* Work item *
From the listing below, return each line that includes "down".

* Data *
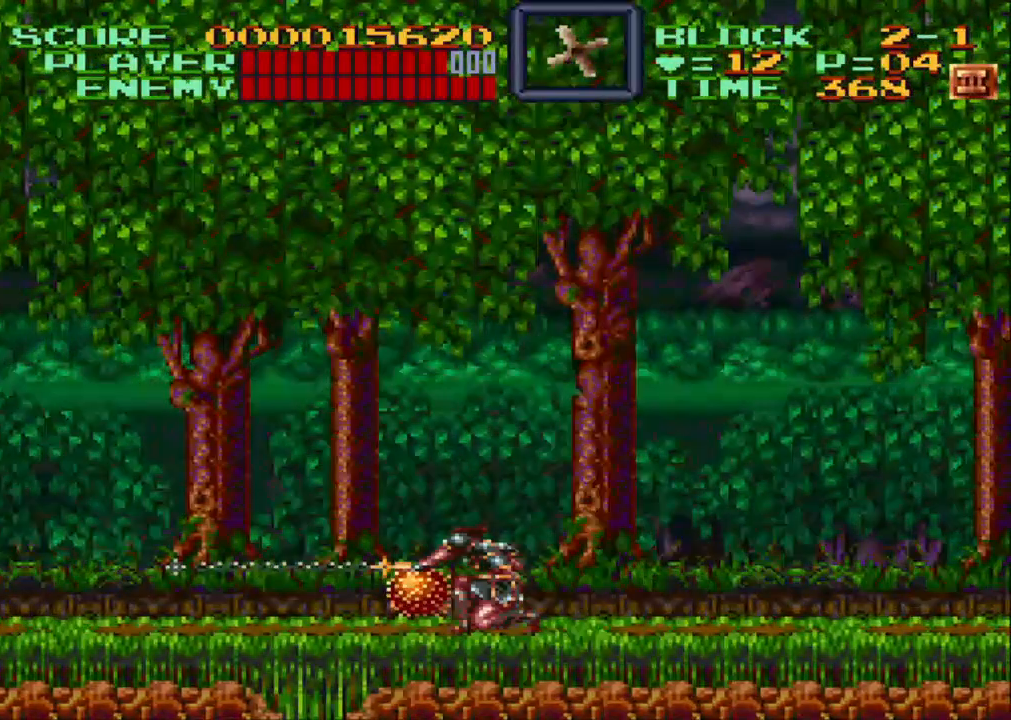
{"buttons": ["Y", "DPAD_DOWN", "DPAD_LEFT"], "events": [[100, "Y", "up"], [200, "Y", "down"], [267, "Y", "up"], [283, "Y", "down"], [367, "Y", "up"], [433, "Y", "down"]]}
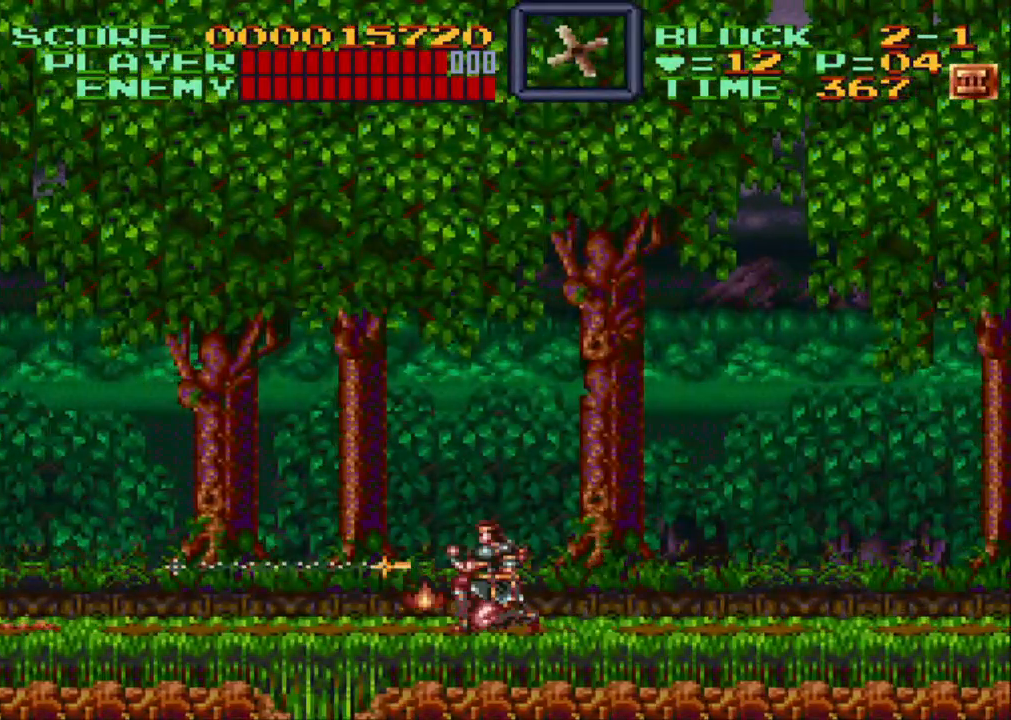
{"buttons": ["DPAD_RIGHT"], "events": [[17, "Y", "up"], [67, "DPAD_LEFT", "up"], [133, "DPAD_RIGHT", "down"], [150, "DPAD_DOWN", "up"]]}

...

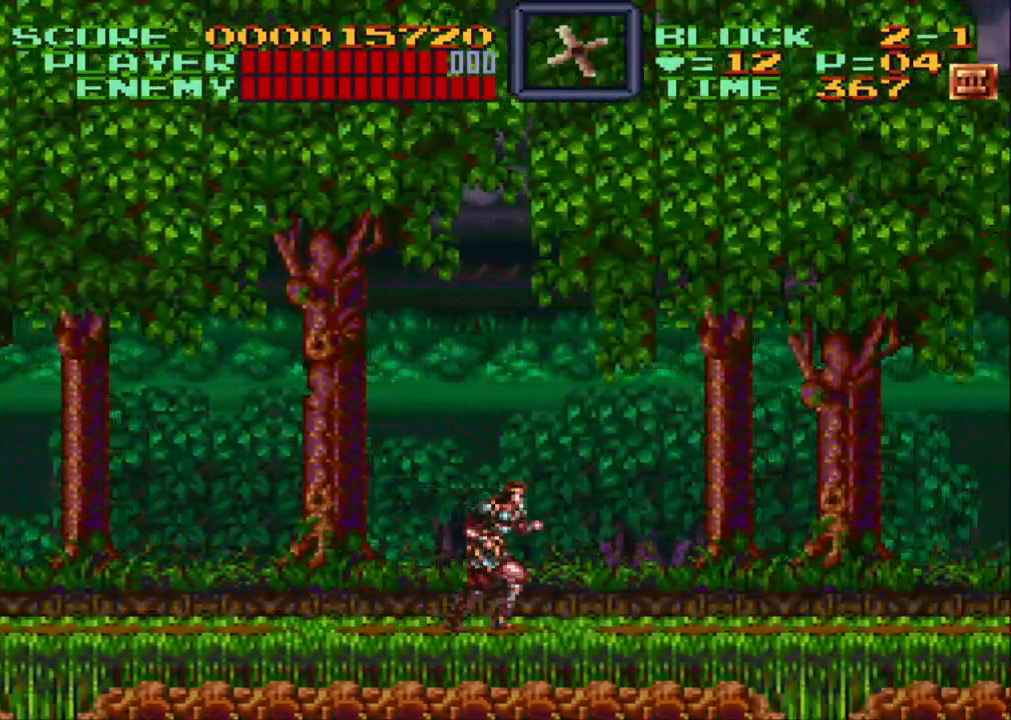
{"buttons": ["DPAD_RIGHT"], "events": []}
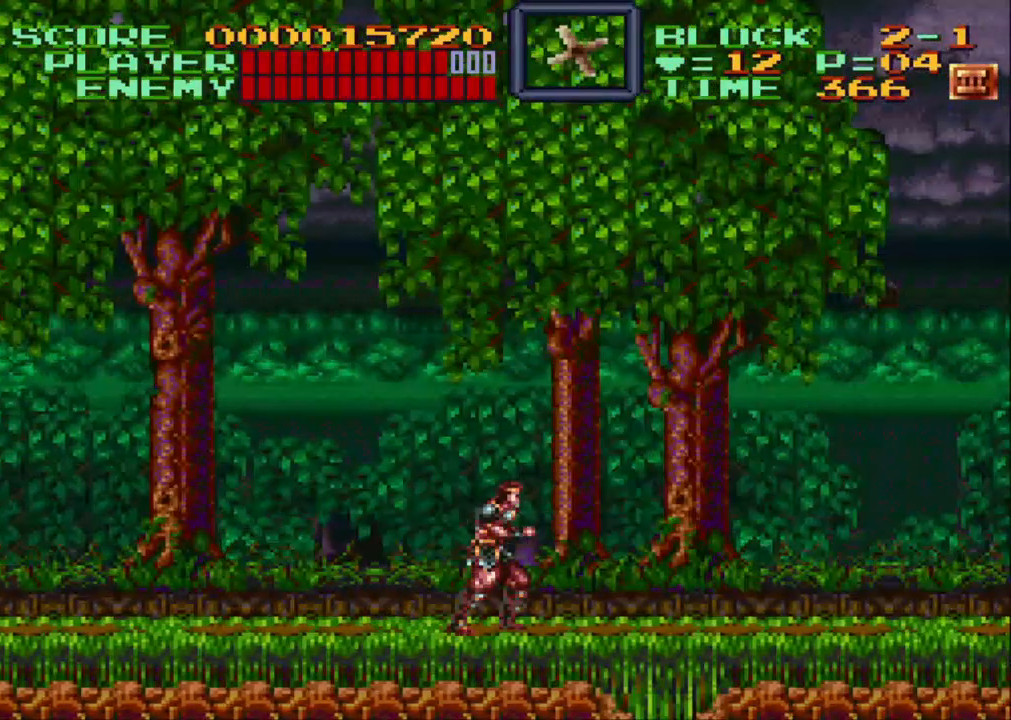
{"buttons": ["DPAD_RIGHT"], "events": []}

* Answer to this task *
{"buttons": ["Y", "DPAD_DOWN", "DPAD_LEFT"], "events": [[100, "Y", "up"], [200, "Y", "down"], [267, "Y", "up"], [283, "Y", "down"], [367, "Y", "up"], [433, "Y", "down"]]}
{"buttons": ["DPAD_RIGHT"], "events": [[17, "Y", "up"], [67, "DPAD_LEFT", "up"], [133, "DPAD_RIGHT", "down"], [150, "DPAD_DOWN", "up"]]}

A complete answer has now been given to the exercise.